What this task involves: The pictures are to be dropped, and the records below are to be restated word for word.

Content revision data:
Start of Block
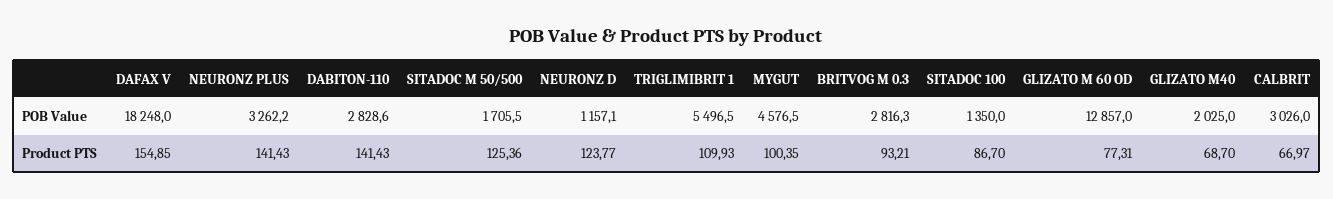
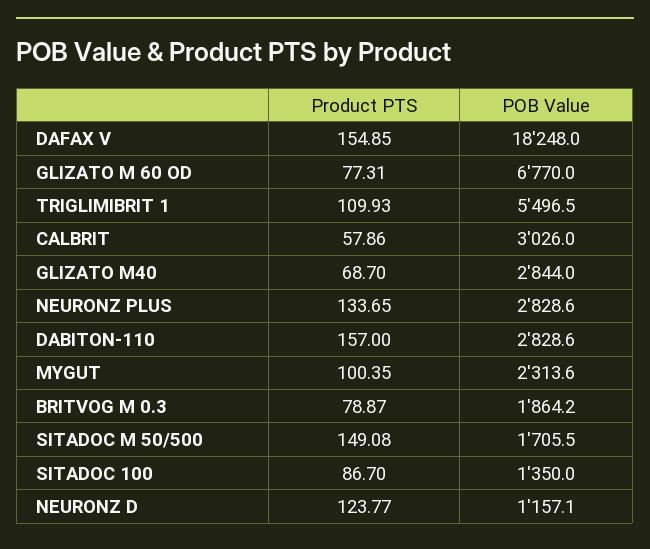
NEURONZ PLUS, POB Value: 3262.2 -> 2828.6
MYGUT, POB Value: 4576.5 -> 2313.6
BRITVOG M 0.3, POB Value: 2816.3 -> 1864.2
GLIZATO M 60 OD, POB Value: 12857 -> 6770
GLIZATO M40, POB Value: 2025 -> 2844
NEURONZ PLUS, Product PTS: 141.43 -> 133.65
DABITON-110, Product PTS: 141.43 -> 157
SITADOC M 50/500, Product PTS: 125.36 -> 149.08
BRITVOG M 0.3, Product PTS: 93.21 -> 78.87
CALBRIT, Product PTS: 66.97 -> 57.86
End of Block
Result of the task:
NEURONZ PLUS, POB Value: 3262.2 -> 2828.6
MYGUT, POB Value: 4576.5 -> 2313.6
BRITVOG M 0.3, POB Value: 2816.3 -> 1864.2
GLIZATO M 60 OD, POB Value: 12857 -> 6770
GLIZATO M40, POB Value: 2025 -> 2844
NEURONZ PLUS, Product PTS: 141.43 -> 133.65
DABITON-110, Product PTS: 141.43 -> 157
SITADOC M 50/500, Product PTS: 125.36 -> 149.08
BRITVOG M 0.3, Product PTS: 93.21 -> 78.87
CALBRIT, Product PTS: 66.97 -> 57.86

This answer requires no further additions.